Assigned task. List every line in the records below that contains the string "salsa", copying each line in full. Case counts, so match only that exact capitalization.

(Page images and extracted text)
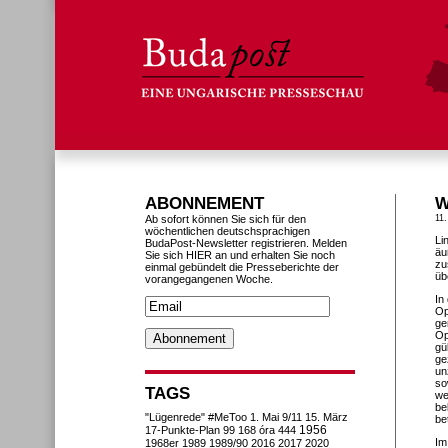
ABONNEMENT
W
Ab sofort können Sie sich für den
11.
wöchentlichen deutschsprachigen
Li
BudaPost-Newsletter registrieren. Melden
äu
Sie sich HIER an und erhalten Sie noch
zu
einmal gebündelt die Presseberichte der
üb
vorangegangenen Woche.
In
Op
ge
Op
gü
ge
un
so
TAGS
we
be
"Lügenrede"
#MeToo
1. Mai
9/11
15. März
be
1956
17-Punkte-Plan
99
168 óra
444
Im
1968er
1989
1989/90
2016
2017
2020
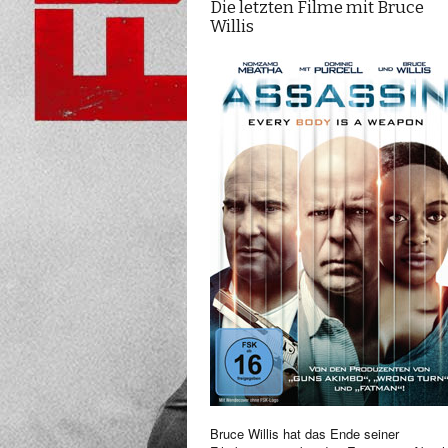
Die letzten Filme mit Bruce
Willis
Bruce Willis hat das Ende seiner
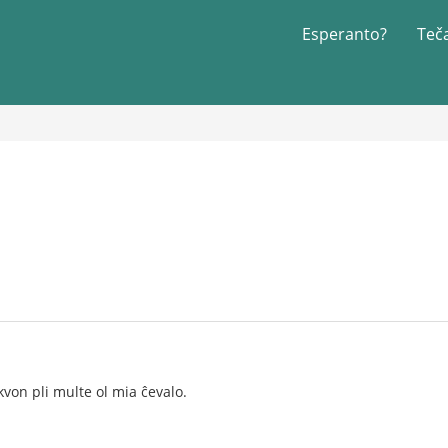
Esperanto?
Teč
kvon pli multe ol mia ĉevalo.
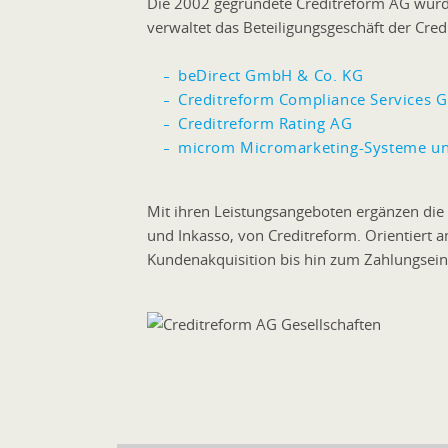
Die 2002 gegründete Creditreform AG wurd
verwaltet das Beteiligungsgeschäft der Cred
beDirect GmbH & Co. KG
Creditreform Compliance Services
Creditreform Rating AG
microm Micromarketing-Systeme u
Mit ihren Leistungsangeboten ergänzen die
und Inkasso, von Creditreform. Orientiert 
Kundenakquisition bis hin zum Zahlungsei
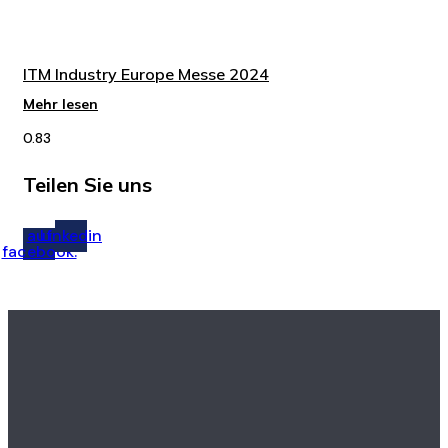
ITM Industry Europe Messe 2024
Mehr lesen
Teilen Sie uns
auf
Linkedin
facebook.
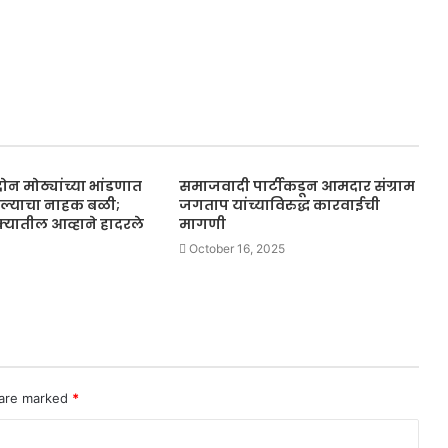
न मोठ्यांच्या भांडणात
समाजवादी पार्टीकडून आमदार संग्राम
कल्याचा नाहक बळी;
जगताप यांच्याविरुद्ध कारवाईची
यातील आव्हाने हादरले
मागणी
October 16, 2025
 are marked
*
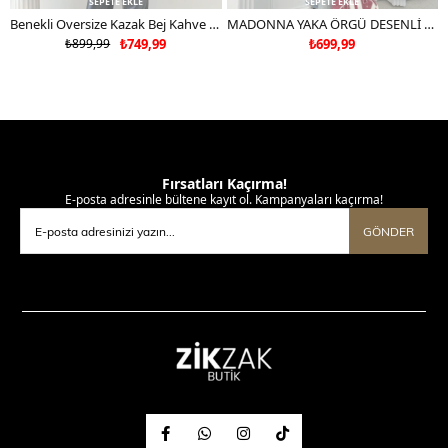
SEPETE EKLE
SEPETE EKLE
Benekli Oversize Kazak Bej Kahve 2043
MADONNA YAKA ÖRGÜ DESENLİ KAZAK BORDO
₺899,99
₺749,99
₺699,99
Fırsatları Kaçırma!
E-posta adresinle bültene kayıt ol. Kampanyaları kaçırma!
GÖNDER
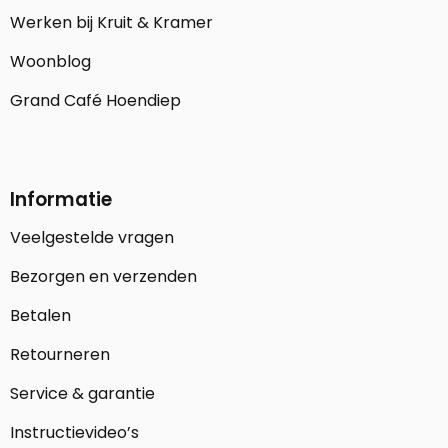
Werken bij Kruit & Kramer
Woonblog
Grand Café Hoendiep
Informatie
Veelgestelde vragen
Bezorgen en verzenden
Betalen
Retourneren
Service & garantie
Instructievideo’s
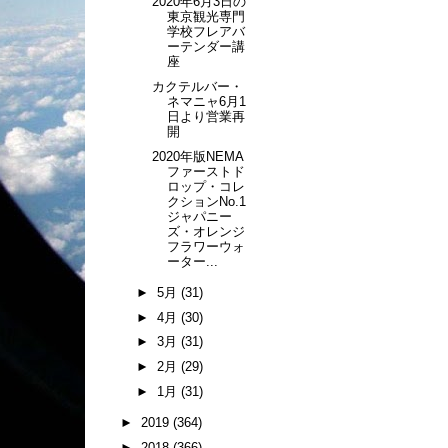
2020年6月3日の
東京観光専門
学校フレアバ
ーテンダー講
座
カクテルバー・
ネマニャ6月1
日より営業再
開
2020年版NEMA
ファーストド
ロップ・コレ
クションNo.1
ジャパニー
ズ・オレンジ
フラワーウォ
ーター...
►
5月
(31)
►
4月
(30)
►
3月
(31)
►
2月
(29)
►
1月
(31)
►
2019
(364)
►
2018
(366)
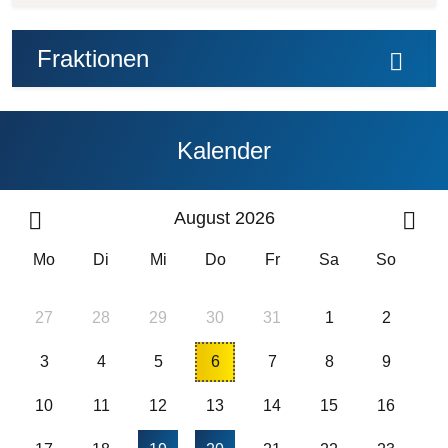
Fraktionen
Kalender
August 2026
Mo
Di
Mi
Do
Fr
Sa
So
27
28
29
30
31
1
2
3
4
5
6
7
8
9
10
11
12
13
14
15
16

---

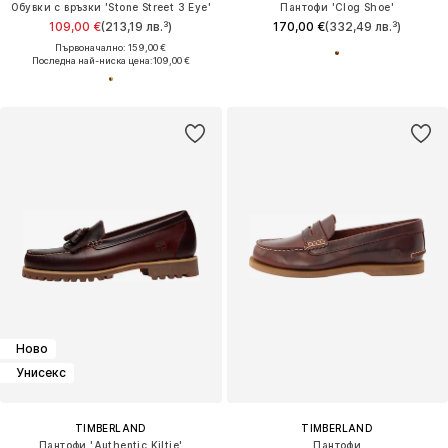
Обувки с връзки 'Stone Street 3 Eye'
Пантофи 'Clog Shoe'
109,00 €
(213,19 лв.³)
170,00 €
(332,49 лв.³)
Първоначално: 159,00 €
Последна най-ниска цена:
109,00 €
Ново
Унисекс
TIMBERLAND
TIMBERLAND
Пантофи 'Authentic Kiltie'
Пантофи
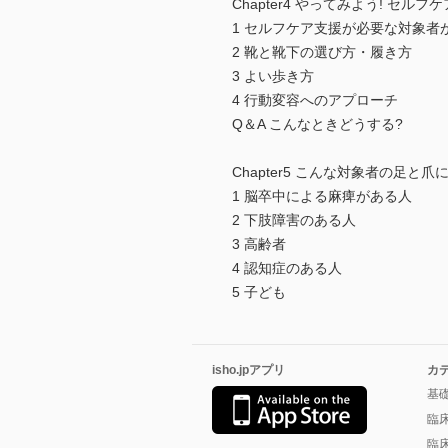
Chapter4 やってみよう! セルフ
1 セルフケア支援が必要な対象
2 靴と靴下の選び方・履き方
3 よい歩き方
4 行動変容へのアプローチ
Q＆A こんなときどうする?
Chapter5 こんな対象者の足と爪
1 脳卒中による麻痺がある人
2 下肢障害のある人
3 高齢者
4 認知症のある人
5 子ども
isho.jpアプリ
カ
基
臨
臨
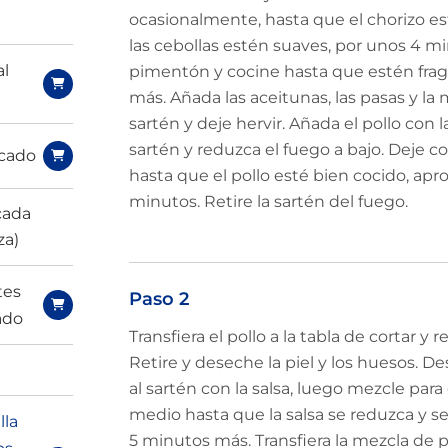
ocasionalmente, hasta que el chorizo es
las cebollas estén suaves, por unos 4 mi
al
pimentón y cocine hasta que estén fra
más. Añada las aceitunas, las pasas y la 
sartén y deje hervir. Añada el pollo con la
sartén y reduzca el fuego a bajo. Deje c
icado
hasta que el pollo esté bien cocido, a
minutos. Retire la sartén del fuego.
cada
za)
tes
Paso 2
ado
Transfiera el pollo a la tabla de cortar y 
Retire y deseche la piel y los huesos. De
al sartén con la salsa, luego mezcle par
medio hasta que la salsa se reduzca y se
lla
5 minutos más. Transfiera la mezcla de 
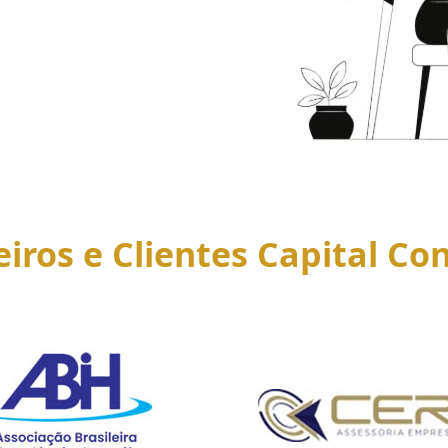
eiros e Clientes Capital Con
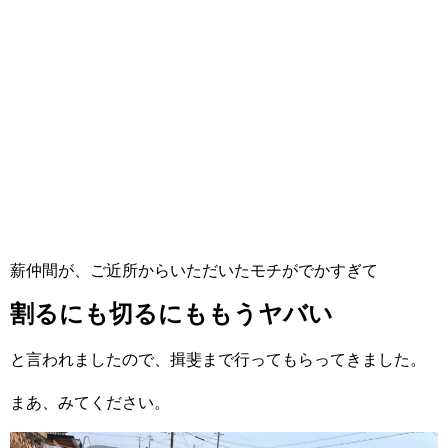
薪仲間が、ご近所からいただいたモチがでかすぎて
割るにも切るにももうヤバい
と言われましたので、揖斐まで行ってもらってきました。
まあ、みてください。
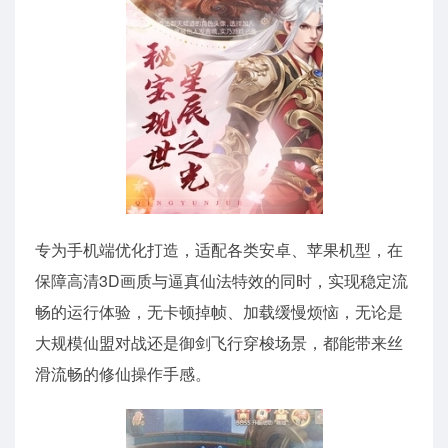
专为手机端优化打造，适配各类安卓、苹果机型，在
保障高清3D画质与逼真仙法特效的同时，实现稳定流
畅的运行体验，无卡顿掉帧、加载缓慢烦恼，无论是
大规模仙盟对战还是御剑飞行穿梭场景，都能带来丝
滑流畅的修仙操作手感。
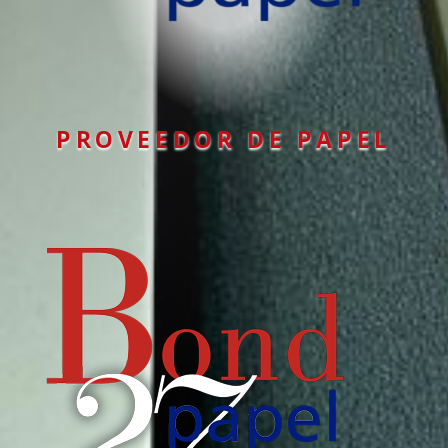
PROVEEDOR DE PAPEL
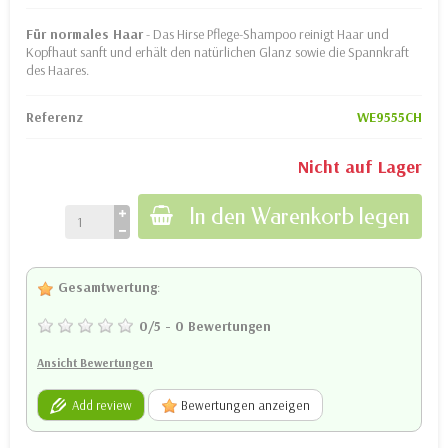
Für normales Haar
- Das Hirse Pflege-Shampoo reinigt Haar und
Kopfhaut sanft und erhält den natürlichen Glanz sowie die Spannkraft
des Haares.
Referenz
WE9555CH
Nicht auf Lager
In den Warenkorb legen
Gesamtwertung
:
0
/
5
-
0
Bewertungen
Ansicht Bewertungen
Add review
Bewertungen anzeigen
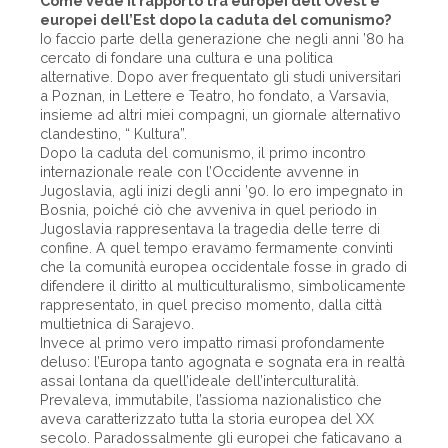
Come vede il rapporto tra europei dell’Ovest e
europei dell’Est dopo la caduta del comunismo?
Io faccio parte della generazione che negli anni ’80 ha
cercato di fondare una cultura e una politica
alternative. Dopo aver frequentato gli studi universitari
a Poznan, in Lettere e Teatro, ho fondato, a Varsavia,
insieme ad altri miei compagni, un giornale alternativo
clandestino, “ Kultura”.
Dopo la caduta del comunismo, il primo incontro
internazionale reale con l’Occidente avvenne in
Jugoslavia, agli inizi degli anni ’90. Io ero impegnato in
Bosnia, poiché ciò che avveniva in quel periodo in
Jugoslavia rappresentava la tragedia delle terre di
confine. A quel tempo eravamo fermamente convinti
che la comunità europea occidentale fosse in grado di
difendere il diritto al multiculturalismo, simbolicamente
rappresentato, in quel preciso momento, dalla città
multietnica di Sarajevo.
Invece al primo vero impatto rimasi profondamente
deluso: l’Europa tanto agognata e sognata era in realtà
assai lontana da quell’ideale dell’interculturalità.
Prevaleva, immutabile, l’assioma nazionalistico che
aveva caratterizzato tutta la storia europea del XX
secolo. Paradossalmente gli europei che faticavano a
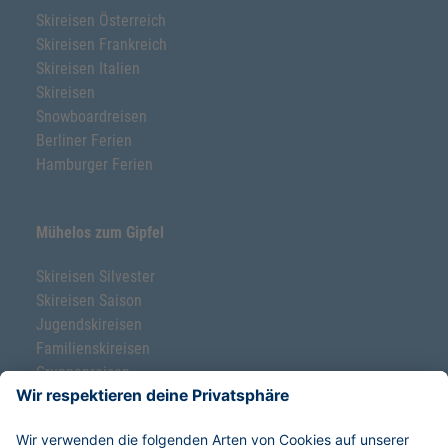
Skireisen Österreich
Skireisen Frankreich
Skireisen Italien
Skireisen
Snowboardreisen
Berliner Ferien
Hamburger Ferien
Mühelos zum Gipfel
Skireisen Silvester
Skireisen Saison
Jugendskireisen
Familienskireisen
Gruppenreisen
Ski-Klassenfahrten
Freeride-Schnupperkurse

Task solution.
al sartén con la salsa, luego mezcle par
medio hasta que la salsa se reduzca y se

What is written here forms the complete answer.